Can you copy every line of the entries below word for word, leaving the pictures out of your answer?

__INFORMATION PROVIDED__.

=== Section Start ===

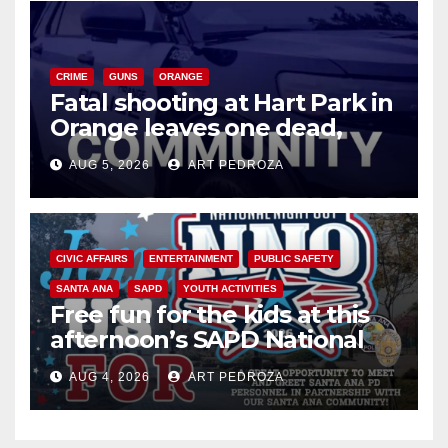
CRIME
GUNS
ORANGE
Fatal shooting at Hart Park in
Orange leaves one dead,
suspect arrested
AUG 5, 2026
ART PEDROZA
CIVIC AFFAIRS
ENTERTAINMENT
PUBLIC SAFETY
SANTA ANA
SAPD
YOUTH ACTIVITIES
Free fun for the kids at this
afternoon’s SAPD National
Night Out at Jerome Park
AUG 4, 2026
ART PEDROZA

=== Section End ===

__RESULT BELOW__.
CRIME
GUNS
ORANGE
Fatal shooting at Hart Park in
Orange leaves one dead,
suspect arrested
AUG 5, 2026
ART PEDROZA
CIVIC AFFAIRS
ENTERTAINMENT
PUBLIC SAFETY
SANTA ANA
SAPD
YOUTH ACTIVITIES
Free fun for the kids at this
afternoon’s SAPD National
Night Out at Jerome Park
AUG 4, 2026
ART PEDROZA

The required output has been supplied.